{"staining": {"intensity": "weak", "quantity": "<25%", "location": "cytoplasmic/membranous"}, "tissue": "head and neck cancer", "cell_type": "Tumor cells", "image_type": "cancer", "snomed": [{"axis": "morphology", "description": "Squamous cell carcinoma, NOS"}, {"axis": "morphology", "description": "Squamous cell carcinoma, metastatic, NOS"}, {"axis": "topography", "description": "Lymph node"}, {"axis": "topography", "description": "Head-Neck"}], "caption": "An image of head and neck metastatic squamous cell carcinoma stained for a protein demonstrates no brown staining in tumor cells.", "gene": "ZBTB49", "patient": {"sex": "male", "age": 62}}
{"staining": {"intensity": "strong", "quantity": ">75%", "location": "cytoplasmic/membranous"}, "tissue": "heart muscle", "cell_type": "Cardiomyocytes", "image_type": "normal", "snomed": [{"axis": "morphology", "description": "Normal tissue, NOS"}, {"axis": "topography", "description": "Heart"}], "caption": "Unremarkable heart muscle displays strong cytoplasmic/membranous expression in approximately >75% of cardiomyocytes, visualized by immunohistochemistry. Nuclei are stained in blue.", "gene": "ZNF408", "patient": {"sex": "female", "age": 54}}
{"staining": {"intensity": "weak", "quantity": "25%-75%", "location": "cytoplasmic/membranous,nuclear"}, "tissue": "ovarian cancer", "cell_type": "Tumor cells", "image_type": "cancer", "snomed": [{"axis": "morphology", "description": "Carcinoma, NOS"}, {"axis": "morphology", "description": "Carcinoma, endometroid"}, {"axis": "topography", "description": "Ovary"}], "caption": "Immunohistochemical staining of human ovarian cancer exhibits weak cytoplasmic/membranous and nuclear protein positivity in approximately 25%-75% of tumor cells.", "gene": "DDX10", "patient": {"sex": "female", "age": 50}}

____________________

Exercise brief —
Nothing added, nothing dropped: copy the data above.

Solution —
{"staining": {"intensity": "weak", "quantity": "<25%", "location": "cytoplasmic/membranous"}, "tissue": "head and neck cancer", "cell_type": "Tumor cells", "image_type": "cancer", "snomed": [{"axis": "morphology", "description": "Squamous cell carcinoma, NOS"}, {"axis": "morphology", "description": "Squamous cell carcinoma, metastatic, NOS"}, {"axis": "topography", "description": "Lymph node"}, {"axis": "topography", "description": "Head-Neck"}], "caption": "An image of head and neck metastatic squamous cell carcinoma stained for a protein demonstrates no brown staining in tumor cells.", "gene": "ZBTB49", "patient": {"sex": "male", "age": 62}}
{"staining": {"intensity": "strong", "quantity": ">75%", "location": "cytoplasmic/membranous"}, "tissue": "heart muscle", "cell_type": "Cardiomyocytes", "image_type": "normal", "snomed": [{"axis": "morphology", "description": "Normal tissue, NOS"}, {"axis": "topography", "description": "Heart"}], "caption": "Unremarkable heart muscle displays strong cytoplasmic/membranous expression in approximately >75% of cardiomyocytes, visualized by immunohistochemistry. Nuclei are stained in blue.", "gene": "ZNF408", "patient": {"sex": "female", "age": 54}}
{"staining": {"intensity": "weak", "quantity": "25%-75%", "location": "cytoplasmic/membranous,nuclear"}, "tissue": "ovarian cancer", "cell_type": "Tumor cells", "image_type": "cancer", "snomed": [{"axis": "morphology", "description": "Carcinoma, NOS"}, {"axis": "morphology", "description": "Carcinoma, endometroid"}, {"axis": "topography", "description": "Ovary"}], "caption": "Immunohistochemical staining of human ovarian cancer exhibits weak cytoplasmic/membranous and nuclear protein positivity in approximately 25%-75% of tumor cells.", "gene": "DDX10", "patient": {"sex": "female", "age": 50}}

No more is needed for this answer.